No sooner had he plopped down at a vacant table and jabbed his fork into the first bite of food than Takanawa appeared cheerfully in the seat across from him.
"What's up?" She asked like nothing at all had just happened.
"Just trying to eat, but you keep getting me all confused," the boy replied, not trying at all to hide his thoughts.
"Me, confuse you?" She asked, innocent as can be. Perplexed, she pondered the how and why, but not nearly for long enough, as another thought crossed her mind. "Oh, I know why you're confused! Masami-kun is filming a commercial this afternoon. But don't worry, he intends to keep him promise to have you over tomorrow."
Almost carried away in her other world of commercials, Nori was tempted to ask what it was about. A second urge in him wanted to know why on Earth she knew about the deal made which resulted in another invitation to the celebrity house. What was the friendship between the two famous children? Instead, he stuck determined to his original topic.
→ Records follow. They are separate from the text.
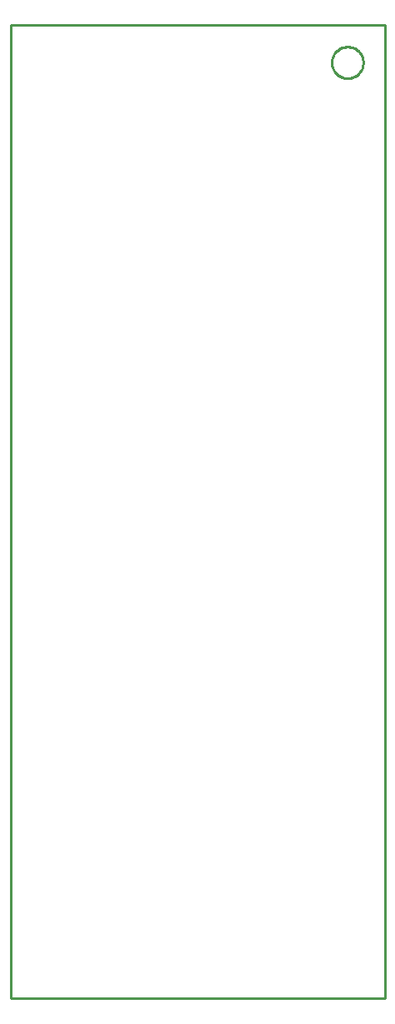
<source format=gko>
G04 EAGLE Gerber RS-274X export*
G75*
%MOMM*%
%FSLAX34Y34*%
%LPD*%
%INBoard Outline*%
%IPPOS*%
%AMOC8*
5,1,8,0,0,1.08239X$1,22.5*%
G01*
%ADD10C,0.000000*%
%ADD11C,0.254000*%


D10*
X381000Y0D02*
X381000Y990600D01*
X0Y990600D01*
X0Y0D01*
X381000Y0D01*
X326900Y952500D02*
X326905Y952893D01*
X326919Y953285D01*
X326943Y953677D01*
X326977Y954068D01*
X327020Y954459D01*
X327073Y954848D01*
X327136Y955235D01*
X327207Y955621D01*
X327289Y956006D01*
X327379Y956388D01*
X327480Y956767D01*
X327589Y957145D01*
X327708Y957519D01*
X327835Y957890D01*
X327972Y958258D01*
X328118Y958623D01*
X328273Y958984D01*
X328436Y959341D01*
X328608Y959694D01*
X328789Y960042D01*
X328979Y960386D01*
X329176Y960726D01*
X329382Y961060D01*
X329596Y961389D01*
X329819Y961713D01*
X330049Y962031D01*
X330286Y962344D01*
X330532Y962650D01*
X330785Y962951D01*
X331045Y963245D01*
X331312Y963533D01*
X331586Y963814D01*
X331867Y964088D01*
X332155Y964355D01*
X332449Y964615D01*
X332750Y964868D01*
X333056Y965114D01*
X333369Y965351D01*
X333687Y965581D01*
X334011Y965804D01*
X334340Y966018D01*
X334674Y966224D01*
X335014Y966421D01*
X335358Y966611D01*
X335706Y966792D01*
X336059Y966964D01*
X336416Y967127D01*
X336777Y967282D01*
X337142Y967428D01*
X337510Y967565D01*
X337881Y967692D01*
X338255Y967811D01*
X338633Y967920D01*
X339012Y968021D01*
X339394Y968111D01*
X339779Y968193D01*
X340165Y968264D01*
X340552Y968327D01*
X340941Y968380D01*
X341332Y968423D01*
X341723Y968457D01*
X342115Y968481D01*
X342507Y968495D01*
X342900Y968500D01*
X343293Y968495D01*
X343685Y968481D01*
X344077Y968457D01*
X344468Y968423D01*
X344859Y968380D01*
X345248Y968327D01*
X345635Y968264D01*
X346021Y968193D01*
X346406Y968111D01*
X346788Y968021D01*
X347167Y967920D01*
X347545Y967811D01*
X347919Y967692D01*
X348290Y967565D01*
X348658Y967428D01*
X349023Y967282D01*
X349384Y967127D01*
X349741Y966964D01*
X350094Y966792D01*
X350442Y966611D01*
X350786Y966421D01*
X351126Y966224D01*
X351460Y966018D01*
X351789Y965804D01*
X352113Y965581D01*
X352431Y965351D01*
X352744Y965114D01*
X353050Y964868D01*
X353351Y964615D01*
X353645Y964355D01*
X353933Y964088D01*
X354214Y963814D01*
X354488Y963533D01*
X354755Y963245D01*
X355015Y962951D01*
X355268Y962650D01*
X355514Y962344D01*
X355751Y962031D01*
X355981Y961713D01*
X356204Y961389D01*
X356418Y961060D01*
X356624Y960726D01*
X356821Y960386D01*
X357011Y960042D01*
X357192Y959694D01*
X357364Y959341D01*
X357527Y958984D01*
X357682Y958623D01*
X357828Y958258D01*
X357965Y957890D01*
X358092Y957519D01*
X358211Y957145D01*
X358320Y956767D01*
X358421Y956388D01*
X358511Y956006D01*
X358593Y955621D01*
X358664Y955235D01*
X358727Y954848D01*
X358780Y954459D01*
X358823Y954068D01*
X358857Y953677D01*
X358881Y953285D01*
X358895Y952893D01*
X358900Y952500D01*
X358895Y952107D01*
X358881Y951715D01*
X358857Y951323D01*
X358823Y950932D01*
X358780Y950541D01*
X358727Y950152D01*
X358664Y949765D01*
X358593Y949379D01*
X358511Y948994D01*
X358421Y948612D01*
X358320Y948233D01*
X358211Y947855D01*
X358092Y947481D01*
X357965Y947110D01*
X357828Y946742D01*
X357682Y946377D01*
X357527Y946016D01*
X357364Y945659D01*
X357192Y945306D01*
X357011Y944958D01*
X356821Y944614D01*
X356624Y944274D01*
X356418Y943940D01*
X356204Y943611D01*
X355981Y943287D01*
X355751Y942969D01*
X355514Y942656D01*
X355268Y942350D01*
X355015Y942049D01*
X354755Y941755D01*
X354488Y941467D01*
X354214Y941186D01*
X353933Y940912D01*
X353645Y940645D01*
X353351Y940385D01*
X353050Y940132D01*
X352744Y939886D01*
X352431Y939649D01*
X352113Y939419D01*
X351789Y939196D01*
X351460Y938982D01*
X351126Y938776D01*
X350786Y938579D01*
X350442Y938389D01*
X350094Y938208D01*
X349741Y938036D01*
X349384Y937873D01*
X349023Y937718D01*
X348658Y937572D01*
X348290Y937435D01*
X347919Y937308D01*
X347545Y937189D01*
X347167Y937080D01*
X346788Y936979D01*
X346406Y936889D01*
X346021Y936807D01*
X345635Y936736D01*
X345248Y936673D01*
X344859Y936620D01*
X344468Y936577D01*
X344077Y936543D01*
X343685Y936519D01*
X343293Y936505D01*
X342900Y936500D01*
X342507Y936505D01*
X342115Y936519D01*
X341723Y936543D01*
X341332Y936577D01*
X340941Y936620D01*
X340552Y936673D01*
X340165Y936736D01*
X339779Y936807D01*
X339394Y936889D01*
X339012Y936979D01*
X338633Y937080D01*
X338255Y937189D01*
X337881Y937308D01*
X337510Y937435D01*
X337142Y937572D01*
X336777Y937718D01*
X336416Y937873D01*
X336059Y938036D01*
X335706Y938208D01*
X335358Y938389D01*
X335014Y938579D01*
X334674Y938776D01*
X334340Y938982D01*
X334011Y939196D01*
X333687Y939419D01*
X333369Y939649D01*
X333056Y939886D01*
X332750Y940132D01*
X332449Y940385D01*
X332155Y940645D01*
X331867Y940912D01*
X331586Y941186D01*
X331312Y941467D01*
X331045Y941755D01*
X330785Y942049D01*
X330532Y942350D01*
X330286Y942656D01*
X330049Y942969D01*
X329819Y943287D01*
X329596Y943611D01*
X329382Y943940D01*
X329176Y944274D01*
X328979Y944614D01*
X328789Y944958D01*
X328608Y945306D01*
X328436Y945659D01*
X328273Y946016D01*
X328118Y946377D01*
X327972Y946742D01*
X327835Y947110D01*
X327708Y947481D01*
X327589Y947855D01*
X327480Y948233D01*
X327379Y948612D01*
X327289Y948994D01*
X327207Y949379D01*
X327136Y949765D01*
X327073Y950152D01*
X327020Y950541D01*
X326977Y950932D01*
X326943Y951323D01*
X326919Y951715D01*
X326905Y952107D01*
X326900Y952500D01*
D11*
X0Y0D02*
X381000Y0D01*
X381000Y990600D01*
X0Y990600D01*
X0Y0D01*
X358900Y951976D02*
X358832Y950931D01*
X358695Y949892D01*
X358490Y948865D01*
X358219Y947853D01*
X357883Y946861D01*
X357482Y945893D01*
X357018Y944954D01*
X356495Y944046D01*
X355913Y943175D01*
X355275Y942344D01*
X354584Y941557D01*
X353843Y940816D01*
X353056Y940125D01*
X352225Y939488D01*
X351354Y938906D01*
X350446Y938382D01*
X349507Y937918D01*
X348539Y937517D01*
X347547Y937181D01*
X346535Y936910D01*
X345508Y936705D01*
X344469Y936569D01*
X343424Y936500D01*
X342376Y936500D01*
X341331Y936569D01*
X340292Y936705D01*
X339265Y936910D01*
X338253Y937181D01*
X337261Y937517D01*
X336293Y937918D01*
X335354Y938382D01*
X334446Y938906D01*
X333575Y939488D01*
X332744Y940125D01*
X331957Y940816D01*
X331216Y941557D01*
X330525Y942344D01*
X329888Y943175D01*
X329306Y944046D01*
X328782Y944954D01*
X328318Y945893D01*
X327917Y946861D01*
X327581Y947853D01*
X327310Y948865D01*
X327105Y949892D01*
X326969Y950931D01*
X326900Y951976D01*
X326900Y953024D01*
X326969Y954069D01*
X327105Y955108D01*
X327310Y956135D01*
X327581Y957147D01*
X327917Y958139D01*
X328318Y959107D01*
X328782Y960046D01*
X329306Y960954D01*
X329888Y961825D01*
X330525Y962656D01*
X331216Y963443D01*
X331957Y964184D01*
X332744Y964875D01*
X333575Y965513D01*
X334446Y966095D01*
X335354Y966618D01*
X336293Y967082D01*
X337261Y967483D01*
X338253Y967819D01*
X339265Y968090D01*
X340292Y968295D01*
X341331Y968432D01*
X342376Y968500D01*
X343424Y968500D01*
X344469Y968432D01*
X345508Y968295D01*
X346535Y968090D01*
X347547Y967819D01*
X348539Y967483D01*
X349507Y967082D01*
X350446Y966618D01*
X351354Y966095D01*
X352225Y965513D01*
X353056Y964875D01*
X353843Y964184D01*
X354584Y963443D01*
X355275Y962656D01*
X355913Y961825D01*
X356495Y960954D01*
X357018Y960046D01*
X357482Y959107D01*
X357883Y958139D01*
X358219Y957147D01*
X358490Y956135D01*
X358695Y955108D01*
X358832Y954069D01*
X358900Y953024D01*
X358900Y951976D01*
M02*

</source>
"What happened to all that 'girls only' stuff?" Nori questioned.
"Oh, Chiyo-chan went out to recess." Her answer was simply, so much so that it made the previous argument feel pointless. Nori couldn't linger to focus on that complaint, however, as Takanawa continued, "Which reminds me of this time on a field trip we stopped to eat lunch…"
The ears shut off again to her endless jumping about. Nori knew he'd never get to ask why he didn't see her and Masami together if they were friends. Therefore, he ate.